During each event, competitors travel to and within at least ten countries, across four continents during each event, but never know in advance which countries they are going to be visiting. The event is designed to test the participants collective 'travel IQ' requiring them to overcome language and communications barriers, cultural nuances, logistics, jet lag, team dynamics and 23-days of traveling across 24 time zones through ten countries.
Teams are also prohibited from using any technology to assist them and are limited to using only local modes of public transportation as they attempt to complete the scavenges.
The scavenges, based on a risk-reward points system, include food scavenges, participatory site-doing scavenges, karma-building scavenges, assigned urban, rural and nature-oriented photo safaris, playing Bartender Roulette, polling locals on issues of the day, performing blind taste tests, figuring out how to crash major cultural happenings.
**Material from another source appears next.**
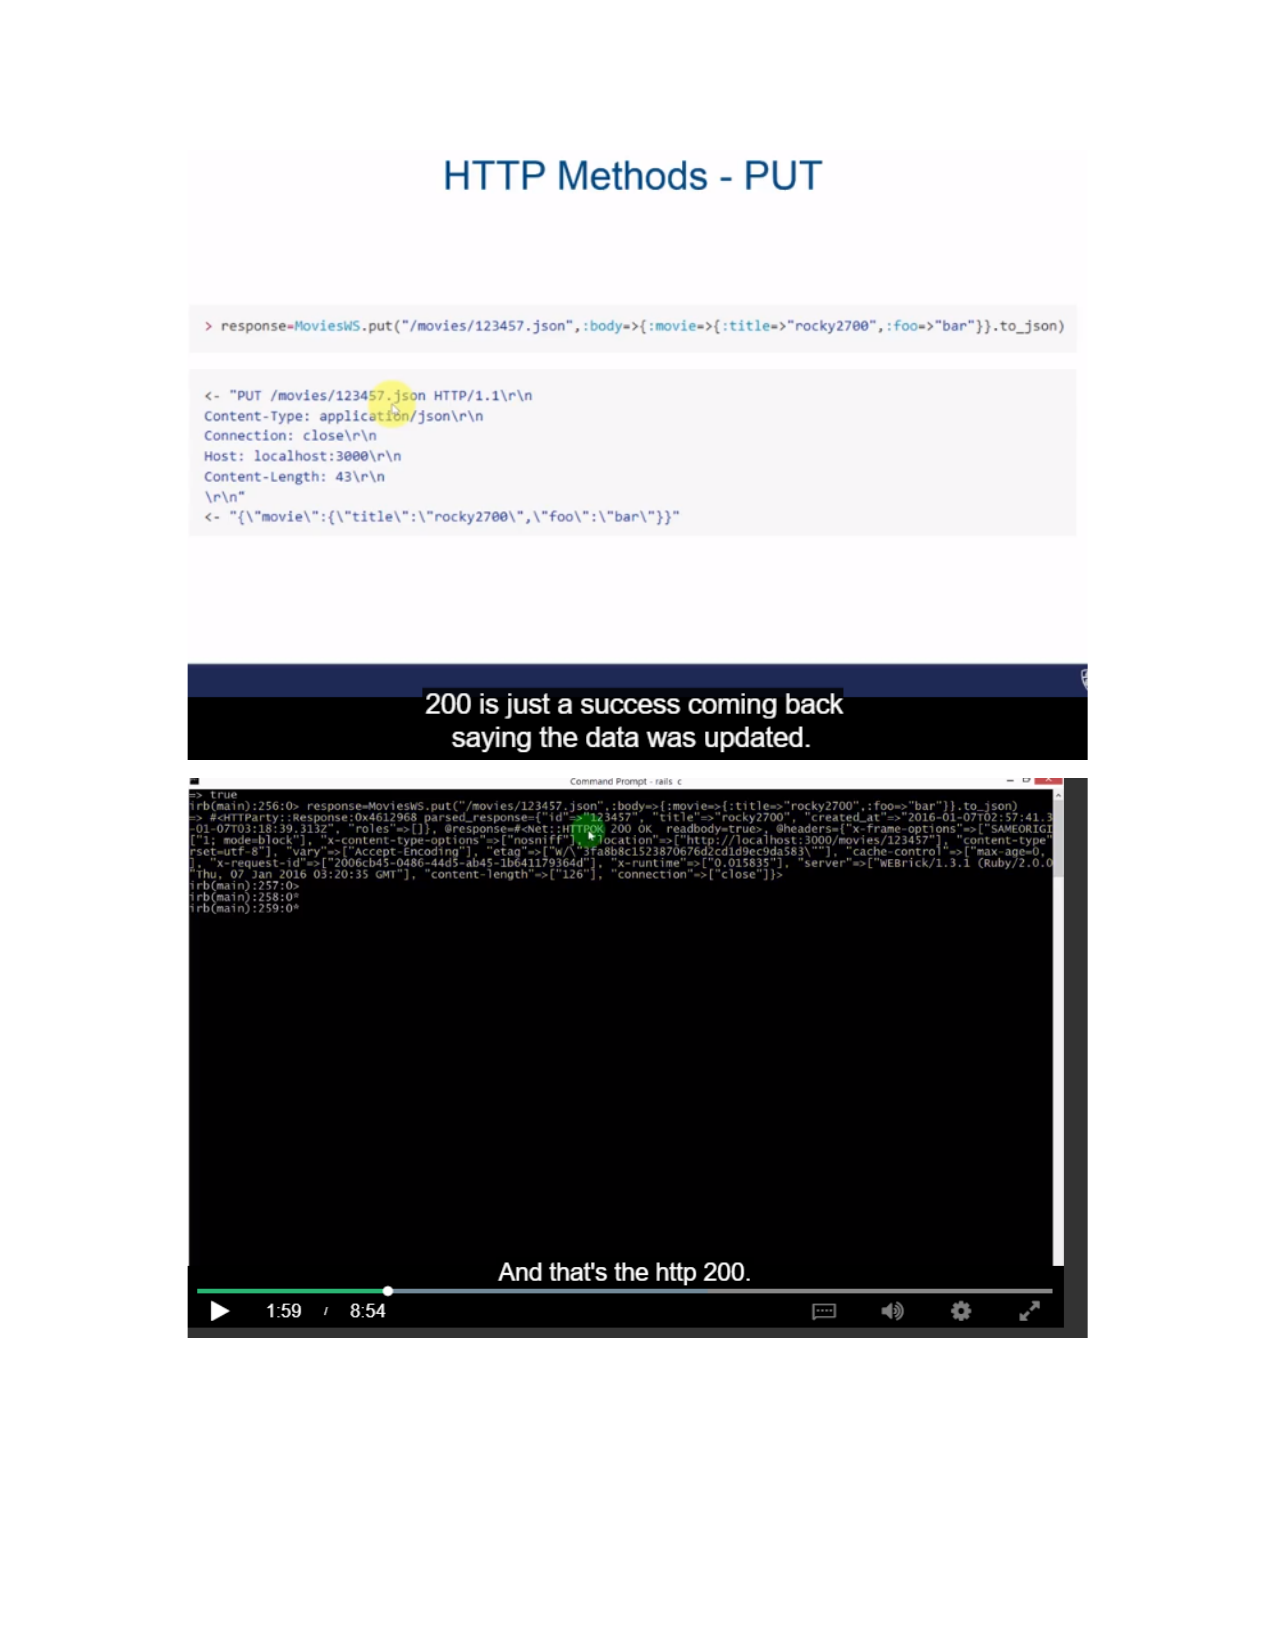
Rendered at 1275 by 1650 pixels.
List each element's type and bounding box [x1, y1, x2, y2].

picture [187, 150, 1088, 760]
picture [187, 778, 1088, 1338]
Each leg is tallied and the eventual winners of the event are crowned The World's Greatest Travelers and given that title for that year. Winning teams earn the right to defend their The World's Greatest Travelers title in the next event with all entry fees waived. The event has no set course and is changed each year.
Events to Date
Charity
The travel adventure competition also serves as a charitable fundraising event for humanitarian organizations with the twin funding goals of building co-ed elementary schools with organizations like Free The Children in developing nations such as: Kenya, Niger, Sri Lanka, Sierra Leone, India, and Ecuador, and providing funds for micro-loans in conjunction with KIVA.org. It has also funded medical clinics and midwife educational centers.